#### Problem to work on
Rewrite the lines below as a numbered list, leaving out any blank lines.
╔══
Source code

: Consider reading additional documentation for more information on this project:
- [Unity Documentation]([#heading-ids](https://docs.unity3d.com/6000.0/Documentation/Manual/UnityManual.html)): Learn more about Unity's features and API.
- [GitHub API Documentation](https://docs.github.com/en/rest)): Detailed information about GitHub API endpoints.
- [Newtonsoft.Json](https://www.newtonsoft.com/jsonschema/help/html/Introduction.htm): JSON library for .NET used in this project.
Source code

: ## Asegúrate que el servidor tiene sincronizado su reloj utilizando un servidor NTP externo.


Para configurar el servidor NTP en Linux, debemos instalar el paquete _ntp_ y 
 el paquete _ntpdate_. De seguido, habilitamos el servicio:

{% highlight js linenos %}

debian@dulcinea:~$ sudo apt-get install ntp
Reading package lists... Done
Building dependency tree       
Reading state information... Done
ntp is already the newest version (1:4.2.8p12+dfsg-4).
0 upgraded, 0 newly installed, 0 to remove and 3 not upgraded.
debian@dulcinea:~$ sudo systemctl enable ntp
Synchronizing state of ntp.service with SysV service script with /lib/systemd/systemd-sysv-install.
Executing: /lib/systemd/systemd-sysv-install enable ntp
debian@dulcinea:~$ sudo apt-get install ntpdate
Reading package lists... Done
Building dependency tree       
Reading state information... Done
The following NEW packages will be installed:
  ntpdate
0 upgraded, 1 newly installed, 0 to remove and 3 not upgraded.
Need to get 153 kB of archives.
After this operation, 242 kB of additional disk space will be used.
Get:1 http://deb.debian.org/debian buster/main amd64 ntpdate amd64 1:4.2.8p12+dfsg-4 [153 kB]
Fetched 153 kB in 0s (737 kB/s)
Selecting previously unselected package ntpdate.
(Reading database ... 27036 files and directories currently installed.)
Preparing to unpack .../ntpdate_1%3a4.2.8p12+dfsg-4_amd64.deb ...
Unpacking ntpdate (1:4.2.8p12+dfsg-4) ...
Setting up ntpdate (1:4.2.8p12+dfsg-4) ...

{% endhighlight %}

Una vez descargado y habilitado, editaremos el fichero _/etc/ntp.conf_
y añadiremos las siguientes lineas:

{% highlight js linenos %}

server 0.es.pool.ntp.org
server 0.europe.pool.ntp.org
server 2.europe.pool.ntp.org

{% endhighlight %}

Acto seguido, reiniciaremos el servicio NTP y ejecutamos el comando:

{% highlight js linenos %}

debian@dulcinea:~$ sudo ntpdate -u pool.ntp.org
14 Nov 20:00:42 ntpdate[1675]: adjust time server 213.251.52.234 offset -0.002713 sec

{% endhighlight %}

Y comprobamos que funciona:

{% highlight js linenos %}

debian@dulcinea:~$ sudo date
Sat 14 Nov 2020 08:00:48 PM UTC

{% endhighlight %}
╚══
#### Task answer
1. Source code
2. : Consider reading additional documentation for more information on this project:
3. - [Unity Documentation]([#heading-ids](https://docs.unity3d.com/6000.0/Documentation/Manual/UnityManual.html)): Learn more about Unity's features and API.
4. - [GitHub API Documentation](https://docs.github.com/en/rest)): Detailed information about GitHub API endpoints.
5. - [Newtonsoft.Json](https://www.newtonsoft.com/jsonschema/help/html/Introduction.htm): JSON library for .NET used in this project.
6. Source code
7. : ## Asegúrate que el servidor tiene sincronizado su reloj utilizando un servidor NTP externo.
8. Para configurar el servidor NTP en Linux, debemos instalar el paquete _ntp_ y 
9.  el paquete _ntpdate_. De seguido, habilitamos el servicio:
10. {% highlight js linenos %}
11. debian@dulcinea:~$ sudo apt-get install ntp
12. Reading package lists... Done
13. Building dependency tree       
14. Reading state information... Done
15. ntp is already the newest version (1:4.2.8p12+dfsg-4).
16. 0 upgraded, 0 newly installed, 0 to remove and 3 not upgraded.
17. debian@dulcinea:~$ sudo systemctl enable ntp
18. Synchronizing state of ntp.service with SysV service script with /lib/systemd/systemd-sysv-install.
19. Executing: /lib/systemd/systemd-sysv-install enable ntp
20. debian@dulcinea:~$ sudo apt-get install ntpdate
21. Reading package lists... Done
22. Building dependency tree       
23. Reading state information... Done
24. The following NEW packages will be installed:
25.   ntpdate
26. 0 upgraded, 1 newly installed, 0 to remove and 3 not upgraded.
27. Need to get 153 kB of archives.
28. After this operation, 242 kB of additional disk space will be used.
29. Get:1 http://deb.debian.org/debian buster/main amd64 ntpdate amd64 1:4.2.8p12+dfsg-4 [153 kB]
30. Fetched 153 kB in 0s (737 kB/s)
31. Selecting previously unselected package ntpdate.
32. (Reading database ... 27036 files and directories currently installed.)
33. Preparing to unpack .../ntpdate_1%3a4.2.8p12+dfsg-4_amd64.deb ...
34. Unpacking ntpdate (1:4.2.8p12+dfsg-4) ...
35. Setting up ntpdate (1:4.2.8p12+dfsg-4) ...
36. {% endhighlight %}
37. Una vez descargado y habilitado, editaremos el fichero _/etc/ntp.conf_
38. y añadiremos las siguientes lineas:
39. {% highlight js linenos %}
40. server 0.es.pool.ntp.org
41. server 0.europe.pool.ntp.org
42. server 2.europe.pool.ntp.org
43. {% endhighlight %}
44. Acto seguido, reiniciaremos el servicio NTP y ejecutamos el comando:
45. {% highlight js linenos %}
46. debian@dulcinea:~$ sudo ntpdate -u pool.ntp.org
47. 14 Nov 20:00:42 ntpdate[1675]: adjust time server 213.251.52.234 offset -0.002713 sec
48. {% endhighlight %}
49. Y comprobamos que funciona:
50. {% highlight js linenos %}
51. debian@dulcinea:~$ sudo date
52. Sat 14 Nov 2020 08:00:48 PM UTC
53. {% endhighlight %}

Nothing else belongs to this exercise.